**What you will do:** Reproduce every line of the entries below word for word, keeping their order.

**Exercise materials:**
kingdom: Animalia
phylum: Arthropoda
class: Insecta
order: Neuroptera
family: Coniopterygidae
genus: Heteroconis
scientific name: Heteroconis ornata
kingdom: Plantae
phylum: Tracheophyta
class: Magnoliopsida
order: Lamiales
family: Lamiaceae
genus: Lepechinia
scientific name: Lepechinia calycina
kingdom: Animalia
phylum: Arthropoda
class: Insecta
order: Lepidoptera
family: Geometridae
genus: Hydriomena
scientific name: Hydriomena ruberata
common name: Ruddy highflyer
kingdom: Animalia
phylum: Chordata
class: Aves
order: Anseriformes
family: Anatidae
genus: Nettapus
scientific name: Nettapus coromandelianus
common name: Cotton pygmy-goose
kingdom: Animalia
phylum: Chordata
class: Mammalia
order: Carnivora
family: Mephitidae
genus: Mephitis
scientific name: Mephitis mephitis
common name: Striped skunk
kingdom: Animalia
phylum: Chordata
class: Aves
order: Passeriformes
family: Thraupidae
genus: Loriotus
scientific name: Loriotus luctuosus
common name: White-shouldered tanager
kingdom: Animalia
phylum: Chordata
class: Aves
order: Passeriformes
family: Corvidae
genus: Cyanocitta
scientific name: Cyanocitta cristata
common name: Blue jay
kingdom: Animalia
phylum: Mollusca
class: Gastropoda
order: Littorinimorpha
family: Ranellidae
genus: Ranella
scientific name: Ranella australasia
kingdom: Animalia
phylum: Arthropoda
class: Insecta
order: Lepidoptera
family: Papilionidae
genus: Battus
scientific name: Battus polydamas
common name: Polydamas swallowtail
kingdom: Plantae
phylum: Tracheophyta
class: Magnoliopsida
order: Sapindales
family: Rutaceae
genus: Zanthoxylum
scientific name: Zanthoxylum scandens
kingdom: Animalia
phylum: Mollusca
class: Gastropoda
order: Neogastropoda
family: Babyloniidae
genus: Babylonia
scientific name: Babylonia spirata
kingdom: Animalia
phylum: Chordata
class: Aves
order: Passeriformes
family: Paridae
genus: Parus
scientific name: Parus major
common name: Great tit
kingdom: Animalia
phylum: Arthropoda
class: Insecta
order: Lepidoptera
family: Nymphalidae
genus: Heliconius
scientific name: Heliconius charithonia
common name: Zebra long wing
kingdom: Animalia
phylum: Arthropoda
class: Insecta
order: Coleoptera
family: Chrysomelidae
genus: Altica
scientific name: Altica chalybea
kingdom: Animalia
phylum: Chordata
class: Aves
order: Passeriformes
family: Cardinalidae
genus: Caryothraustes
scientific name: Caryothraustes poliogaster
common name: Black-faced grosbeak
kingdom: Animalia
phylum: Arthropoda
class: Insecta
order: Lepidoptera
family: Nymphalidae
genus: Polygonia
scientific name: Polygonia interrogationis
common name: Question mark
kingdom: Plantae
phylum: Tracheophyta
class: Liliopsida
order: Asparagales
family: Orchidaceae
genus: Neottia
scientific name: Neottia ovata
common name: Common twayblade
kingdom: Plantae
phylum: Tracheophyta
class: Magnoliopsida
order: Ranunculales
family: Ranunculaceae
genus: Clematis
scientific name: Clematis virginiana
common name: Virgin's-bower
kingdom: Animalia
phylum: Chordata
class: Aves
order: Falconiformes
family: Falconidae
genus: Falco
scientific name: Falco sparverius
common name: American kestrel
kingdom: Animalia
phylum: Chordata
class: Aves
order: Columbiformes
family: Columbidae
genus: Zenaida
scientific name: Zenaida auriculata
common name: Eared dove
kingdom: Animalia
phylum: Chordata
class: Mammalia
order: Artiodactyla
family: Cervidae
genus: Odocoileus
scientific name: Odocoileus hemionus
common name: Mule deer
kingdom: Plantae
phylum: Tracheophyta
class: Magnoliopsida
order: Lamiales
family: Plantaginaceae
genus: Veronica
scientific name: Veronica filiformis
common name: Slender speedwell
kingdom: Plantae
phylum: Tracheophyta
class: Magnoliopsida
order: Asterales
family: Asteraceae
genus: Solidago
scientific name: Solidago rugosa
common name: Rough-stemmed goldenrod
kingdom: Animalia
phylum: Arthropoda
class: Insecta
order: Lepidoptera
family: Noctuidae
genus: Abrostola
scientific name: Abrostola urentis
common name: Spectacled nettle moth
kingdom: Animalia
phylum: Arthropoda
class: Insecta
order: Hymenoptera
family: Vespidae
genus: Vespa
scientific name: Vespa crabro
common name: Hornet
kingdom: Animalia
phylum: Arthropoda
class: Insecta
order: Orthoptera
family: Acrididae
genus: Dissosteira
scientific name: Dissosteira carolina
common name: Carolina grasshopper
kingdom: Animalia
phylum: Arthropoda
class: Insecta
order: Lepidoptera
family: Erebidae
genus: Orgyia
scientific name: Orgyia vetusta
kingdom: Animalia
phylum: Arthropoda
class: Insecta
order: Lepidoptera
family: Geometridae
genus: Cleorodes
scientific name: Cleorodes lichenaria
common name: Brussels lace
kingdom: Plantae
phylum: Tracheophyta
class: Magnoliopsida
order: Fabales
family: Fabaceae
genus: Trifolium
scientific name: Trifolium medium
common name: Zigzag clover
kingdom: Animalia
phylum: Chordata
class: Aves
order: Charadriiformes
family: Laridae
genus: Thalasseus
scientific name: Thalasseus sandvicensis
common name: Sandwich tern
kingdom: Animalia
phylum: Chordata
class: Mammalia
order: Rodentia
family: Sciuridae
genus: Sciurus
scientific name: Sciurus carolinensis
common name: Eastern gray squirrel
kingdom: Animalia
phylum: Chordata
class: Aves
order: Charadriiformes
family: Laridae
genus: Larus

**Reply to the task:**
kingdom: Animalia
phylum: Arthropoda
class: Insecta
order: Neuroptera
family: Coniopterygidae
genus: Heteroconis
scientific name: Heteroconis ornata
kingdom: Plantae
phylum: Tracheophyta
class: Magnoliopsida
order: Lamiales
family: Lamiaceae
genus: Lepechinia
scientific name: Lepechinia calycina
kingdom: Animalia
phylum: Arthropoda
class: Insecta
order: Lepidoptera
family: Geometridae
genus: Hydriomena
scientific name: Hydriomena ruberata
common name: Ruddy highflyer
kingdom: Animalia
phylum: Chordata
class: Aves
order: Anseriformes
family: Anatidae
genus: Nettapus
scientific name: Nettapus coromandelianus
common name: Cotton pygmy-goose
kingdom: Animalia
phylum: Chordata
class: Mammalia
order: Carnivora
family: Mephitidae
genus: Mephitis
scientific name: Mephitis mephitis
common name: Striped skunk
kingdom: Animalia
phylum: Chordata
class: Aves
order: Passeriformes
family: Thraupidae
genus: Loriotus
scientific name: Loriotus luctuosus
common name: White-shouldered tanager
kingdom: Animalia
phylum: Chordata
class: Aves
order: Passeriformes
family: Corvidae
genus: Cyanocitta
scientific name: Cyanocitta cristata
common name: Blue jay
kingdom: Animalia
phylum: Mollusca
class: Gastropoda
order: Littorinimorpha
family: Ranellidae
genus: Ranella
scientific name: Ranella australasia
kingdom: Animalia
phylum: Arthropoda
class: Insecta
order: Lepidoptera
family: Papilionidae
genus: Battus
scientific name: Battus polydamas
common name: Polydamas swallowtail
kingdom: Plantae
phylum: Tracheophyta
class: Magnoliopsida
order: Sapindales
family: Rutaceae
genus: Zanthoxylum
scientific name: Zanthoxylum scandens
kingdom: Animalia
phylum: Mollusca
class: Gastropoda
order: Neogastropoda
family: Babyloniidae
genus: Babylonia
scientific name: Babylonia spirata
kingdom: Animalia
phylum: Chordata
class: Aves
order: Passeriformes
family: Paridae
genus: Parus
scientific name: Parus major
common name: Great tit
kingdom: Animalia
phylum: Arthropoda
class: Insecta
order: Lepidoptera
family: Nymphalidae
genus: Heliconius
scientific name: Heliconius charithonia
common name: Zebra long wing
kingdom: Animalia
phylum: Arthropoda
class: Insecta
order: Coleoptera
family: Chrysomelidae
genus: Altica
scientific name: Altica chalybea
kingdom: Animalia
phylum: Chordata
class: Aves
order: Passeriformes
family: Cardinalidae
genus: Caryothraustes
scientific name: Caryothraustes poliogaster
common name: Black-faced grosbeak
kingdom: Animalia
phylum: Arthropoda
class: Insecta
order: Lepidoptera
family: Nymphalidae
genus: Polygonia
scientific name: Polygonia interrogationis
common name: Question mark
kingdom: Plantae
phylum: Tracheophyta
class: Liliopsida
order: Asparagales
family: Orchidaceae
genus: Neottia
scientific name: Neottia ovata
common name: Common twayblade
kingdom: Plantae
phylum: Tracheophyta
class: Magnoliopsida
order: Ranunculales
family: Ranunculaceae
genus: Clematis
scientific name: Clematis virginiana
common name: Virgin's-bower
kingdom: Animalia
phylum: Chordata
class: Aves
order: Falconiformes
family: Falconidae
genus: Falco
scientific name: Falco sparverius
common name: American kestrel
kingdom: Animalia
phylum: Chordata
class: Aves
order: Columbiformes
family: Columbidae
genus: Zenaida
scientific name: Zenaida auriculata
common name: Eared dove
kingdom: Animalia
phylum: Chordata
class: Mammalia
order: Artiodactyla
family: Cervidae
genus: Odocoileus
scientific name: Odocoileus hemionus
common name: Mule deer
kingdom: Plantae
phylum: Tracheophyta
class: Magnoliopsida
order: Lamiales
family: Plantaginaceae
genus: Veronica
scientific name: Veronica filiformis
common name: Slender speedwell
kingdom: Plantae
phylum: Tracheophyta
class: Magnoliopsida
order: Asterales
family: Asteraceae
genus: Solidago
scientific name: Solidago rugosa
common name: Rough-stemmed goldenrod
kingdom: Animalia
phylum: Arthropoda
class: Insecta
order: Lepidoptera
family: Noctuidae
genus: Abrostola
scientific name: Abrostola urentis
common name: Spectacled nettle moth
kingdom: Animalia
phylum: Arthropoda
class: Insecta
order: Hymenoptera
family: Vespidae
genus: Vespa
scientific name: Vespa crabro
common name: Hornet
kingdom: Animalia
phylum: Arthropoda
class: Insecta
order: Orthoptera
family: Acrididae
genus: Dissosteira
scientific name: Dissosteira carolina
common name: Carolina grasshopper
kingdom: Animalia
phylum: Arthropoda
class: Insecta
order: Lepidoptera
family: Erebidae
genus: Orgyia
scientific name: Orgyia vetusta
kingdom: Animalia
phylum: Arthropoda
class: Insecta
order: Lepidoptera
family: Geometridae
genus: Cleorodes
scientific name: Cleorodes lichenaria
common name: Brussels lace
kingdom: Plantae
phylum: Tracheophyta
class: Magnoliopsida
order: Fabales
family: Fabaceae
genus: Trifolium
scientific name: Trifolium medium
common name: Zigzag clover
kingdom: Animalia
phylum: Chordata
class: Aves
order: Charadriiformes
family: Laridae
genus: Thalasseus
scientific name: Thalasseus sandvicensis
common name: Sandwich tern
kingdom: Animalia
phylum: Chordata
class: Mammalia
order: Rodentia
family: Sciuridae
genus: Sciurus
scientific name: Sciurus carolinensis
common name: Eastern gray squirrel
kingdom: Animalia
phylum: Chordata
class: Aves
order: Charadriiformes
family: Laridae
genus: Larus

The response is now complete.